-- JOB ITEM --
Leaving out the pictures, output each record exactly as it stands.

-- INPUT DATA --
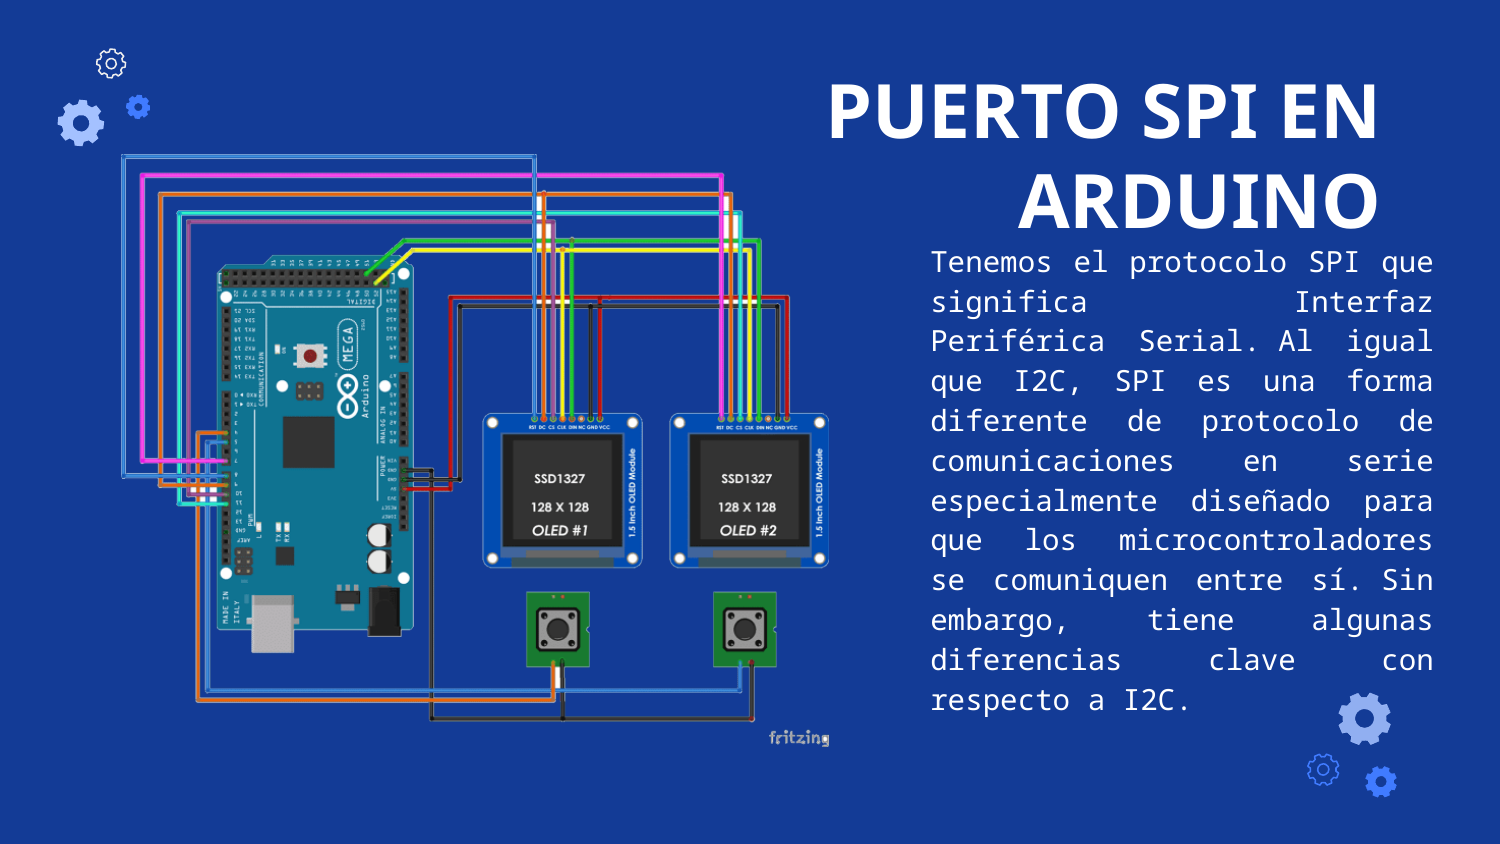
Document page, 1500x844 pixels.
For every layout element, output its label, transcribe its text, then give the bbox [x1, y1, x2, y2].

list Tenemos el protocolo SPI que significa Interfaz Periférica Serial. Al igual que I2C, SPI es una forma diferente de protocolo de comunicaciones en serie especialmente diseñado para que los microcontroladores se comuniquen entre sí. Sin embargo, tiene algunas diferencias clave con respecto a I2C. [894, 223, 1450, 662]
title PUERTO SPI EN ARDUINO [550, 48, 1397, 155]
picture [120, 154, 829, 747]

-- TASK ANSWER --
Document page, 1500x844 pixels.
For every layout element, output its label, transcribe its text, then give the bbox [x1, y1, x2, y2].

list Tenemos el protocolo SPI que significa Interfaz Periférica Serial. Al igual que I2C, SPI es una forma diferente de protocolo de comunicaciones en serie especialmente diseñado para que los microcontroladores se comuniquen entre sí. Sin embargo, tiene algunas diferencias clave con respecto a I2C. [894, 223, 1450, 662]
title PUERTO SPI EN ARDUINO [550, 48, 1397, 155]
picture [120, 154, 829, 747]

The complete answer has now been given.